New era

Hamilton Island Race Week, one of Australia’s premier regatta, will enter an exciting new era in August, after moving forward without Audi Australia.

Written by Rob Mundle
Photography by Andrea Francolini

20 February 2018


One of Australia’s most beloved offshore regattas, Hamilton Island Race Week, will enter an exciting new era with the staging of the 35th edition of the event in August this year.

A wider range of courses around the tropical Whitsunday islands and a full spectrum of outstanding social activities will form the foundation for this year’s regatta which will be staged from 18 to 25 August, 2018.

Also, it has been jointly announced that after twelve outstanding years as the principal partner for Hamilton Island Race Week, Audi Australia will not be returning as the naming rights sponsor this year.

In recognising Audi’s lengthy involvement with Race Week, Hamilton Island’s CEO, world champion and Olympic yachtsman Glenn Bourke, said, “Hamilton Island would like to thank Audi Australia for their immense contribution to the success of Race Week over the years. It has been a long and valuable association for both sides.”

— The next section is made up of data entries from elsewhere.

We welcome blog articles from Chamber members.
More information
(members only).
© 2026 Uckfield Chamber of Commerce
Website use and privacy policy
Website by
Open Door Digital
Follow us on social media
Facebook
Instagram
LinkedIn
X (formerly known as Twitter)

The regatta’s race director Denis Thompson has also announced a change to the racing format on the basis of a competitor review. This year participants will enjoy more passage racing around islands. The announcement coincides with the posting of the Notice of Race and entry form on the regatta website.

No one will be surprised if long-time Race Week supporter, Dave Molloy of the Whitsunday based yacht charter company Prosail, is the first to enter this year with the famous 37-yearold maxi yacht Condor. Molloy has already declared Condor will return for its 11th Race Week with a crew of 17 amateur sailors. When launched in Europe in 1981, Condor was the world’s most technologically advanced ocean racing yacht and went on to win every one of the world’s major offshore races.

Hamilton Island Race Week has always attracted an impressive cross-section of yachts from around Australia and overseas.

They range from small trailables, some of which have been towed half-way across the continent to compete, through to cruising yachts, Grand Prix racers, luxury superyachts and 30-metre long supermaxis. The strong multihull fleet has been similarly diverse.

The largest Race Week fleet came in 2016 with 252 entries and the strength of early interest from yacht owners points to a similar number in 2018.